On Thu, 3 Mar 2016 at 06:31 Antoine Pitrou <antoine@python.org> wrote:

Le 03/03/2016 13:40, Nick Coghlan a écrit :
>>
>> I would be nice to discuss how to move to a new C API which doesn't
>> expose implementation details and discuss if libraries will move to it
>> or not. Implementation "details": GIL, reference counting, C
>> structures like PyObject, etc.
>
> Adding cffi (including its dependencies) to the standard library was
> approved-in-principle a couple of years ago, and I believe the one
> technical issue with a lack of support for ahead-of-time compilation
> of the extension module has since been addressed, so as far as I know
> that just needs a champion to actually work through the details of
> getting it added via the PEP process.
>
> I'm also not aware of any explicit documentation of the underlying FFI
> from a C API/ABI perspective, which is what would be needed for tools
> like SWIG and Cython to support it as an alternative to the full
> CPython API.

I don't understand what cffi has to do with the CPython API.  You use
cffi for binding with third-party libraries.  C code wanting to
interface with CPython will continue to have to use the CPython API.

You're right, it doesn't directly address the needs of integrators like Blender who embed CPython as a scripting language. And this doesn't directly address the needs of Numba where you want low-level access to (I assume) the code object.

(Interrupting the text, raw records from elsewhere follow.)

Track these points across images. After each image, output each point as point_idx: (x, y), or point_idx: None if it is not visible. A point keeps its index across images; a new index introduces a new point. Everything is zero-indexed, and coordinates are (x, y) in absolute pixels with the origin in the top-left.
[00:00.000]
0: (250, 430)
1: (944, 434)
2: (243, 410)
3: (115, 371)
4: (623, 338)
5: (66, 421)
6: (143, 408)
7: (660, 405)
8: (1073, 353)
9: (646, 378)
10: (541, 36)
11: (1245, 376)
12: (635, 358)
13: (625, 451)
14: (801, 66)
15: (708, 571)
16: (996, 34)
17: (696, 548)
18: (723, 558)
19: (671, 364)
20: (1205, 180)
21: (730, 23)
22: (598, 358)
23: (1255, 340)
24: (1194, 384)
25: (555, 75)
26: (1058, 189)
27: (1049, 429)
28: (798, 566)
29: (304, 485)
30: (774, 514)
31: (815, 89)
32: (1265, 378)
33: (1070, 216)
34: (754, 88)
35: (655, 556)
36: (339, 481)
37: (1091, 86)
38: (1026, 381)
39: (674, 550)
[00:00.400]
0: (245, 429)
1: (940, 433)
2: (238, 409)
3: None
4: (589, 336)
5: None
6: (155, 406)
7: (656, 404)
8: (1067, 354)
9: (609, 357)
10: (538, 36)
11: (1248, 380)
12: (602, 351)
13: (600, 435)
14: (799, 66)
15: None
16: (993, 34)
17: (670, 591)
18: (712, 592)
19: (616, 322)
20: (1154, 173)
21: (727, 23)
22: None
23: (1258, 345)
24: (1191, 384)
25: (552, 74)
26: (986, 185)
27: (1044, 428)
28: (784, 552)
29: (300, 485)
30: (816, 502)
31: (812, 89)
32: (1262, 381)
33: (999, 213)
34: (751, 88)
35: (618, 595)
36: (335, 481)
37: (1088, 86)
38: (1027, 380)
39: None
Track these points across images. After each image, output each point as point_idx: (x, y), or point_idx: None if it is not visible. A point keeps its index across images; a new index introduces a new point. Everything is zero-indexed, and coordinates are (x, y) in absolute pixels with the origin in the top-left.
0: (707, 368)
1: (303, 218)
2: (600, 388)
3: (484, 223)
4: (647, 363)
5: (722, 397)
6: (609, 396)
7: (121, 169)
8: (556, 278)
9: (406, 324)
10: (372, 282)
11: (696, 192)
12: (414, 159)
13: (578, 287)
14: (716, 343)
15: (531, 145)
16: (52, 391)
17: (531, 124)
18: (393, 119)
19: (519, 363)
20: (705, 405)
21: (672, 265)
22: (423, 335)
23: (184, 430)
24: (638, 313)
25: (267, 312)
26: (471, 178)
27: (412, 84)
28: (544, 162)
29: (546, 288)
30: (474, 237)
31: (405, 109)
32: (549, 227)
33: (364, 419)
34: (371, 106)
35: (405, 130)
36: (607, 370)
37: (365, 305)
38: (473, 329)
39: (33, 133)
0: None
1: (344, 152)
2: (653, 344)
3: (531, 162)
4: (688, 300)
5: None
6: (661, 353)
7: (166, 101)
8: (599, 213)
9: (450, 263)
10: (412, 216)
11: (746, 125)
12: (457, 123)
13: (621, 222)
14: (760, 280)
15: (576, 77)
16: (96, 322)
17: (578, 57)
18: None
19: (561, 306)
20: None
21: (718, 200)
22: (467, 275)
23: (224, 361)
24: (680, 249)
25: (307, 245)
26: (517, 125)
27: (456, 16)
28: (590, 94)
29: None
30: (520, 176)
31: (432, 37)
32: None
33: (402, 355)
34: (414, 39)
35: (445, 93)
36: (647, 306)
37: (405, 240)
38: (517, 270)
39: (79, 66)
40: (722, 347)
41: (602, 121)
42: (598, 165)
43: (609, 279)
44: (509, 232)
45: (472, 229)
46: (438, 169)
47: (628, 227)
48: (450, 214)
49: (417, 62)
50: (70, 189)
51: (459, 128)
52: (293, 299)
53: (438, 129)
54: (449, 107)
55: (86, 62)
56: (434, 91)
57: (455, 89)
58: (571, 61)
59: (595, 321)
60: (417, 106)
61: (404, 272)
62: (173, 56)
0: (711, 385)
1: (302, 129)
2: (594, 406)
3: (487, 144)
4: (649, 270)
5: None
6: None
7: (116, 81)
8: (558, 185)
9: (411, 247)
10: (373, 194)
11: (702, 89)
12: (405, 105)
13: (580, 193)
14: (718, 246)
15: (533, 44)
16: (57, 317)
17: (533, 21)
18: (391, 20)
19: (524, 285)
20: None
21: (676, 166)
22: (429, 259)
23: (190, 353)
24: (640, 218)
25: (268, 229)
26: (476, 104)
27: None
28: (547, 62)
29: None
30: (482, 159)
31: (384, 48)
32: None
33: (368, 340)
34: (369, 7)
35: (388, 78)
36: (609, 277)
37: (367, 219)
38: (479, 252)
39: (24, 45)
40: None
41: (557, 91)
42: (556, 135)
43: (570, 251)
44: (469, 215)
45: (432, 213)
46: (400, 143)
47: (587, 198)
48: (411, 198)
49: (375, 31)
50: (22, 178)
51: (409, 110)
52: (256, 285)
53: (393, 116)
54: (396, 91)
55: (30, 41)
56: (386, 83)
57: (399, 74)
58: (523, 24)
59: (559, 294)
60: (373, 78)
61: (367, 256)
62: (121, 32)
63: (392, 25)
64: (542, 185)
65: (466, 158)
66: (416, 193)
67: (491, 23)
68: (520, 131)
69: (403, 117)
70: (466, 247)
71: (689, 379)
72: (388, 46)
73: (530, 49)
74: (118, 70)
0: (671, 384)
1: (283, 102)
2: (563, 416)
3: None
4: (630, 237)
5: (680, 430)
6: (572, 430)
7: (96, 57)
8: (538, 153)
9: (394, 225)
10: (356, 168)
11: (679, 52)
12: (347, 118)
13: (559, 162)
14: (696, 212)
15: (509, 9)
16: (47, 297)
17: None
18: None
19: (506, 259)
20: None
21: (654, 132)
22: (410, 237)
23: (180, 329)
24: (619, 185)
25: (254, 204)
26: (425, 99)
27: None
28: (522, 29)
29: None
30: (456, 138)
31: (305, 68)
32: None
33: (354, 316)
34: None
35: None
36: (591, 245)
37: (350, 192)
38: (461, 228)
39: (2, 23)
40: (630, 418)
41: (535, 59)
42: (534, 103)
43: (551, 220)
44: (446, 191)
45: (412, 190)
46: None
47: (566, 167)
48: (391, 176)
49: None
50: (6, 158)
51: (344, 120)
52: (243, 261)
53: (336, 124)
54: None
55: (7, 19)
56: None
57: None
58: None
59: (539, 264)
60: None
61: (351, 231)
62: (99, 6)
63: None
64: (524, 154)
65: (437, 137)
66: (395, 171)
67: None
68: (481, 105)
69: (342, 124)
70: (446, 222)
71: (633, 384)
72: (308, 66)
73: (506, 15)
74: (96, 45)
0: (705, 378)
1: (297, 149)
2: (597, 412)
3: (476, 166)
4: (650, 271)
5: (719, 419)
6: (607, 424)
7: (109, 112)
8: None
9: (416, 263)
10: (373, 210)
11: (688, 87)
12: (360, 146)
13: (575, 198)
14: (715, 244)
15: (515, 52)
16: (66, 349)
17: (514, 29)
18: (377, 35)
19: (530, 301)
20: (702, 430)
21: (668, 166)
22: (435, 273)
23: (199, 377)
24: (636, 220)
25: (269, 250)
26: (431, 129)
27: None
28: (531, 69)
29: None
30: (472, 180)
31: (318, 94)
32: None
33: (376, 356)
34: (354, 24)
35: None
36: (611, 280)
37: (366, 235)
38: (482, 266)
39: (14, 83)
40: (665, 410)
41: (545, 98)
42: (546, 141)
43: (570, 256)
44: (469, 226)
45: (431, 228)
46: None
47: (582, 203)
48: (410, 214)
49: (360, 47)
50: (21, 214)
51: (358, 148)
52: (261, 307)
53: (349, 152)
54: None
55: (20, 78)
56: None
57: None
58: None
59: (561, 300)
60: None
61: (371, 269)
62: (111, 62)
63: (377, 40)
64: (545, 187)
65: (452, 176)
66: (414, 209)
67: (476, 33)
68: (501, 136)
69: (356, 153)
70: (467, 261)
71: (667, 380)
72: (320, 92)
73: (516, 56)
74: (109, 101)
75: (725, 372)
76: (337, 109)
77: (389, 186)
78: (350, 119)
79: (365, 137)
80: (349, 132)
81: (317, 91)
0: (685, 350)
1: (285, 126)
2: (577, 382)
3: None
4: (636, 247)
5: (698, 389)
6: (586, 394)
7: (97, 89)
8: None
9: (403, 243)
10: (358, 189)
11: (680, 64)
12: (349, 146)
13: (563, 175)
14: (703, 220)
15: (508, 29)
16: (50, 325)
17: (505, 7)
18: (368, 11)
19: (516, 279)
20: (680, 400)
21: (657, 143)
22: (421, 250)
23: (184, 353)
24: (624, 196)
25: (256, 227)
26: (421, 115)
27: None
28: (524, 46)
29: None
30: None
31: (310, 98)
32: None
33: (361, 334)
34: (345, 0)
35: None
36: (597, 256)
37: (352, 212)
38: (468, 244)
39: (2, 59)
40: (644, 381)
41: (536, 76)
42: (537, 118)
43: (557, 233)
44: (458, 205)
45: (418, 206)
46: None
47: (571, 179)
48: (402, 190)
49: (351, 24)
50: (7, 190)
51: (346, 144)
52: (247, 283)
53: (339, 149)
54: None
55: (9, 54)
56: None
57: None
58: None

But I do think the spirit of Victor's idea is worth considering. Our C API does expose a lot of low-level detail that isn't necessarily needed and can hamper our ability to tweak how Python itself operates. We also have not been good about deprecating parts of the C API and thus getting rid of old ways of doing things that no longer map well on to how Python operates now (the [import APIs]( https://docs.python.org/3/c-api/import.html) are an example of this; I mean how many ways do we really need to expose for importing Python code?).

So it might behoove us to stop and look at what exactly is needed by embedders like Blender, library wrappers like NumPy or the various DB drivers, and accelerators like Numba. That way we can maybe start discussing things like all external code must go through a function/macro, PyObject is to be considered opaque to third-parties, and all public APIs have an error return value. And we discuss how to handle deprecations. And we see if there's a way to do memory management where INCREF/DECREF is no longer the direct responsibility of C API users. I mean if you want a motivation/lens to look at this through, then what would we need to do to our C API to make it so that anyone following a new API wouldn't be broken if we dropped the GIL?
 

As for integrating cffi into the stdlib, it seems to be doing fine as a
third-party library.

It is doing fine as an external library, but if something as radical as heavily trimming back and/or rewriting the C API occurs then having CFFI in the stdlib to evolve with the internal C changes makes sense. I think that's where the thought of pulling CFFI in the stdlib stems from.